One of the clearest memories of my childhood is of attending kindergarten. On the classroom walls, there was a large poster labeled the "Dream Tree," featuring a tree with plump, round apples. The teachers would give my friends and me a sticker whenever they felt we had done something well, instructing us to place it on an apple on the poster with our name on it.
Back then, every night when I went to sleep, I would dream of my apple tree being completely filled with stickers.
I believe that was a time when the immediate feedback and reward system of the behaviorist B.F. Skinner was applied to learning.
These days, the stories I find most compelling come from neuroscientists who reveal that when we practice "gratitude,"the positive areas of the brain expand, increasingly influencing our behavior. Another is the Self-Determination Theory (SDT) by Edward Deci and Richard Ryan, an idea that focuses on finding joy and meaning in the action itself.
Unable to suppress my curiosity, I always feel the need to run an experiment.
My personal application involves a simple practice: the moment I'm engaged in the most tedious task, I utter, "I am a person who truly loves this work."-Self-Determination Theory, SDT- I know there's a huge difference between simply thinking it and saying it out loud, so I always speak it, loud enough for myself to hear.
And, strangely, from that very moment, the boredom vanishes. Instead, a feeling swells up inside me—a sense that I truly am a person who enjoys doing this work. "Oh!
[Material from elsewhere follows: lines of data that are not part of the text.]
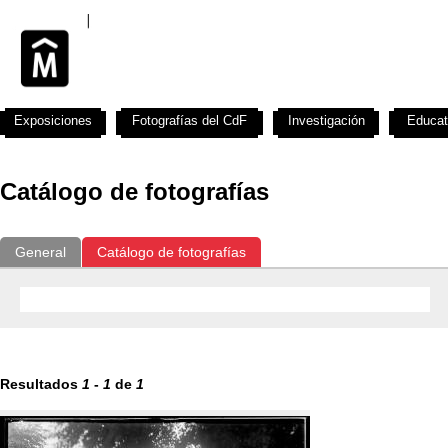
Exposiciones
Fotografías del CdF
Investigación
Educat
Catálogo de fotografías
General
Catálogo de fotografías
Resultados
1
-
1
de
1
This actually works!"
The basic routine conversation I have with my patients involves checking on the three areas categorized in traditional Korean medicine: Upper Jiao (상초), which concerns sleeping well; Middle Jiao (중초), covering appetite and digestion; and Lower Jiao (하초), dealing with excretion and essence (Jing)—which connects to the brain, marrow, bones, vessels, gallbladder, uterus, and seminal vesicle—essentially, a confirmation of biological metabolic activity.
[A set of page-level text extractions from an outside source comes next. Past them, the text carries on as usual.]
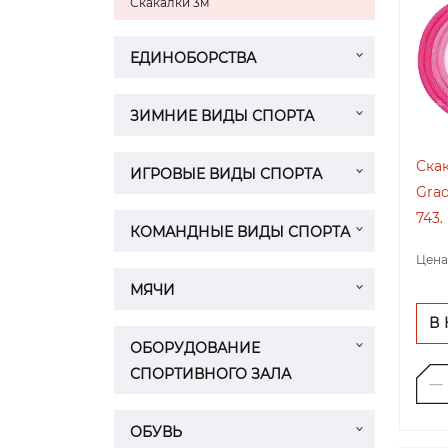
Скакалки 3м
ЕДИНОБОРСТВА
ЗИМНИЕ ВИДЫ СПОРТА
Скак
ИГРОВЫЕ ВИДЫ СПОРТА
Grad
743.
КОМАНДНЫЕ ВИДЫ СПОРТА
Цена
МЯЧИ
В
ОБОРУДОВАНИЕ
СПОРТИВНОГО ЗАЛА
ОБУВЬ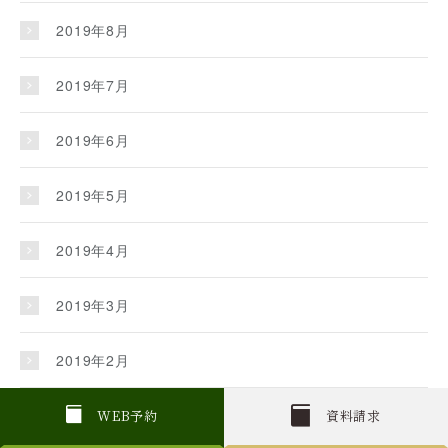
2019年8月
2019年7月
2019年6月
2019年5月
2019年4月
2019年3月
2019年2月
2019年1月
W
E
B
予約
資料請求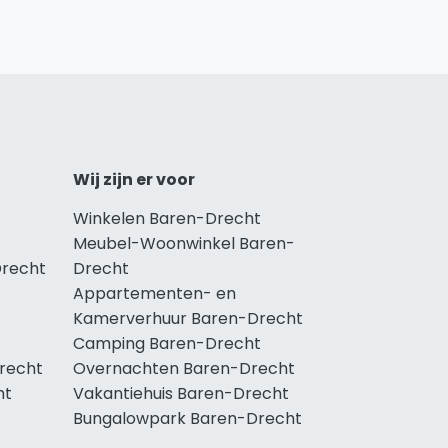
Wij zijn er voor
Winkelen Baren-Drecht
Meubel-Woonwinkel Baren-
Drecht
Drecht
Appartementen- en
Kamerverhuur Baren-Drecht
Camping Baren-Drecht
Drecht
Overnachten Baren-Drecht
ht
Vakantiehuis Baren-Drecht
Bungalowpark Baren-Drecht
I listen very carefully to the stories about sleep (Upper Jiao) because they are so deeply linked to a person's unconscious mind, which I find truly fascinating.
According to David Eagleman, the author of Incognito: The Secret Lives of the Brain, dreams appear to be stories created by interpreting the storm-like electrical activity that happens in the brain at night. Neural signals released from the midbrain reproduce the realizations and feelings derived from things the unconscious encountered during the day—people briefly glimpsed while riding an escalator in a mall, the thrill felt looking up at a tall building, the accidental view inside a car while driving... These things are truly happening in the unconscious brain.
In traditional Korean medicine, dreaming frequently means that a person has not achieved deep sleep and is having difficulty resetting the day at night. It’s believed that the human spirit (Shen) wanders in dreams; this spirit resides in the blood, and the heart is the home of that blood. If the blood cannot settle in the heart during sleep, the spirit within the blood also wanders. Consequently, people who remember many vivid dreams often don't wake up feeling refreshed and start their day burdened by complex, interconnected thoughts.
Scientists have revealed that the brain is divided into functional areas, and it is beneficial to focus on expanding the positive regions.
Traditional Korean medicine has a Constitutional Theory which suggests some people are simply born a certain way. However, my clinical experience has taught me that even if one is born a certain way... nevertheless—my favorite phrase—as the theory of Epigenetics suggests, people change, influenced by climate and environment.
Research shows that a short daily meditation combined with breathing, and sipping water little by little help expand the positive areas of the brain. When the positive area expands, it naturally follows that the negative area shrinks(Neuroplasticity Theory).
The hardest thing to do in life seems to be acceptance: accepting myself as I am, and accepting others as they are. When that fails, it feels like anger, depression, and loneliness bubble up every day.
Cleaning the house, tidying up, doing things that make me happy... these are all good, but finding even a brief moment each day for peaceful time to reset myself is essential.